Andrew Tyrie, a leading campaigner for British accountability on extraordinary rendition, said the admission on Wednesday by the Foreign Office that flight logs for American aircraft using the UK-owned island had been destroyed meant the “full truth” of whether there was British knowledge of the practice may now never be known.

The Conservative MP and chairman of the Commons’ Treasury select committee tabled the question which lead to FCO ministers admitting that flight records for 2002 - the only year in which Washington has admitted extraordinary rendition flights landed in Diego Garcia - had been partially lost due to “water damage”.

Mr Tyrie said there was now a pressing need to establish once and for all whether the British government and security services acquiesced in the use of the island for the abduction of post-9/11 terror suspects. Media reports suggest a US Senate investigation due for publication will state that Diego Garcia also hosted a “black prison” for the interrogation of terror suspects with the “full co-operation” of the British government.

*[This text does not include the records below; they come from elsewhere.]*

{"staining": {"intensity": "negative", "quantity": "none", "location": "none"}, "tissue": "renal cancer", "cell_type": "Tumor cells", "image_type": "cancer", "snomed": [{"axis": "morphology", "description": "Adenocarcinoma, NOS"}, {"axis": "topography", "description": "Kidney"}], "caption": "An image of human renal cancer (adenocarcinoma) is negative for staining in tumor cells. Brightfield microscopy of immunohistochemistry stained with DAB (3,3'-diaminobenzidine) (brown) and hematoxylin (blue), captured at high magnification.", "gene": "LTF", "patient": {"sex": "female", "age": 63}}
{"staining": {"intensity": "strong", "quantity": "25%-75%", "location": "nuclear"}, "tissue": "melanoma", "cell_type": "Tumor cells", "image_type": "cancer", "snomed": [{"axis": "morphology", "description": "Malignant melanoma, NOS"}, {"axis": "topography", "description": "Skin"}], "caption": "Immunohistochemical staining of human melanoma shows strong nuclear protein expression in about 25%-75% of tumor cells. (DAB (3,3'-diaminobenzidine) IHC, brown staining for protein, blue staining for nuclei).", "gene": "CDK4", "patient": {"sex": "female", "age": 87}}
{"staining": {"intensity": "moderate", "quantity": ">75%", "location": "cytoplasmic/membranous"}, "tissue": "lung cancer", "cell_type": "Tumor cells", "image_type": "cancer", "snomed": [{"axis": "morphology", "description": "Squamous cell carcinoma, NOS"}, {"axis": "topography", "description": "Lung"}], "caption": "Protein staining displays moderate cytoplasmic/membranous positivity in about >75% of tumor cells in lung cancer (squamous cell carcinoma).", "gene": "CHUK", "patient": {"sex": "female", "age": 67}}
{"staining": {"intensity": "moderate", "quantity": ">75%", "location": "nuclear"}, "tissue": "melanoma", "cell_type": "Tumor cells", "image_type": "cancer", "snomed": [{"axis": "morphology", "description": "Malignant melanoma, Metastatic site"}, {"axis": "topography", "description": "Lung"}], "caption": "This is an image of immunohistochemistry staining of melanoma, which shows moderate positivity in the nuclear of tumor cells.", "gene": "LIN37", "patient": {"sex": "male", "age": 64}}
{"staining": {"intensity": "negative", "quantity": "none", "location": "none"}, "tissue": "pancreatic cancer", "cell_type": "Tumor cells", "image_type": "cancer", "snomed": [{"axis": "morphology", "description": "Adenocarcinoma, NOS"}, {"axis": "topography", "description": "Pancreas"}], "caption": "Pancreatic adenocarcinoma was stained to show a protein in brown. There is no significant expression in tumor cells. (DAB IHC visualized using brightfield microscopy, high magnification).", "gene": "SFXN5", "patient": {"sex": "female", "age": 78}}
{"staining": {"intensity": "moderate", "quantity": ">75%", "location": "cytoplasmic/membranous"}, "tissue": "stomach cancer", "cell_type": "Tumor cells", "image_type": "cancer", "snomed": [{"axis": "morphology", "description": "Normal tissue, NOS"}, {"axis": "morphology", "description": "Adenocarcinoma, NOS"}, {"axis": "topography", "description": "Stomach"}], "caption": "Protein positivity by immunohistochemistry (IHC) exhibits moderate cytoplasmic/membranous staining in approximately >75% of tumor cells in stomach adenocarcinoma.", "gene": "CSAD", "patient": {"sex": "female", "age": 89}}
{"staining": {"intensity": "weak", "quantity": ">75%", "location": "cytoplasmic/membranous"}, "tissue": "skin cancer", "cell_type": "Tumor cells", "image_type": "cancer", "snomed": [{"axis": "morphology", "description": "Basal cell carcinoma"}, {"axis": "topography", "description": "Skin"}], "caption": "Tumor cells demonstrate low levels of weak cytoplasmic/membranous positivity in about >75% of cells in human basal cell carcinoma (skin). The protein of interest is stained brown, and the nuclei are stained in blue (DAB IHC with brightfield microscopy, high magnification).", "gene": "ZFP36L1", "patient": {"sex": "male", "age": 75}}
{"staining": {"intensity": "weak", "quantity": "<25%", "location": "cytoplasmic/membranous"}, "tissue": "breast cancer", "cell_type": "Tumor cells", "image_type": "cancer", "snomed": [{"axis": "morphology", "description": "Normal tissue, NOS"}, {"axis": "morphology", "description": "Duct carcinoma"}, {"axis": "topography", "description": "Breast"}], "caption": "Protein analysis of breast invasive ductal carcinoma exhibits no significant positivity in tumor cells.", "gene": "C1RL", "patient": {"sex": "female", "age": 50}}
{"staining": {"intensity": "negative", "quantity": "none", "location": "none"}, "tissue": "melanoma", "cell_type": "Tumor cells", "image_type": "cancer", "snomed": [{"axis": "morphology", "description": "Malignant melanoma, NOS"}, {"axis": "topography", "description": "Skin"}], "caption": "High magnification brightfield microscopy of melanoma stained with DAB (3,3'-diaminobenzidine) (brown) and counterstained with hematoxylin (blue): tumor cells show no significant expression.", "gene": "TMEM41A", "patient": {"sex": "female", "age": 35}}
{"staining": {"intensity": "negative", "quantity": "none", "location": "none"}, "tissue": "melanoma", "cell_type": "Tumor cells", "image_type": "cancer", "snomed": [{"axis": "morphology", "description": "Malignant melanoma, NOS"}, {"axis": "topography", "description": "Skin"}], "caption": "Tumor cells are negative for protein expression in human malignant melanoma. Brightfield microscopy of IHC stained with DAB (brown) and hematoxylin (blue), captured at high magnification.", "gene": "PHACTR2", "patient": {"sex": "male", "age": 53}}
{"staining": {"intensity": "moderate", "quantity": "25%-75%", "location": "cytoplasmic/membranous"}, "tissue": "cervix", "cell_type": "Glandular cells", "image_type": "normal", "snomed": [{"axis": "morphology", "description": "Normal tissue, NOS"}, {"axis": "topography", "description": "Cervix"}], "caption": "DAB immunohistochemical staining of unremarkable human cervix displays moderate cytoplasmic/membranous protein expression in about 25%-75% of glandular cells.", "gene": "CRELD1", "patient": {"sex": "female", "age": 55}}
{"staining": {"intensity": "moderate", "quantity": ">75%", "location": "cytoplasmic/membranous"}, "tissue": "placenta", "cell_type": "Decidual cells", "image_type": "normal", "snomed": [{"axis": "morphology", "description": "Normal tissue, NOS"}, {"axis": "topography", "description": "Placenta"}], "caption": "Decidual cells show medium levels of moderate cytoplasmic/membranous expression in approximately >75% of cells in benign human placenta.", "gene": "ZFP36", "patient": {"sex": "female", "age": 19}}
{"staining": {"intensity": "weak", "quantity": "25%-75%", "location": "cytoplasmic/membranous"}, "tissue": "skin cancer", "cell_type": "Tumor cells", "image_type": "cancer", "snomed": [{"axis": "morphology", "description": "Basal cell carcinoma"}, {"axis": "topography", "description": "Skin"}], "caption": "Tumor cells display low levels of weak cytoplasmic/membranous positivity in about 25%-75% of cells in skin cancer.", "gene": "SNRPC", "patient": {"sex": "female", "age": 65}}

In a statement, Mr Tyrie said: “One way or another, the truth will eventually come out. The security services don’t want to be involved in these practices. The services want the public to have confidence in them. Accountability is to their benefit. That is why an investigation into extraordinary rendition is not only morally right but expedient on grounds of national security.”

The use of Diego Garcia as a stopping point for extraordinary rendition flights was repeatedly denied by previous governments until 2008, when then Foreign Secretary David Miliband announced that fresh information from Washington showed two flights carrying terror suspects - one to Guantanamo Bay, the other to Morocco - had landed there in 2002.

Mr Tyrie said he had asked for the flight records kept by British immigration officials on Diego Garcia in 2008 and been told no such information was available. He added that this week’s disclosure that the logs exist after all but are incomplete was yet a further example of the difficulties in establishing the truth about events on Diego Garcia.

He said: “It seems that poor record keeping is once again making it difficult to get to the truth about the UK’s country’s involvement in the rendition programme.”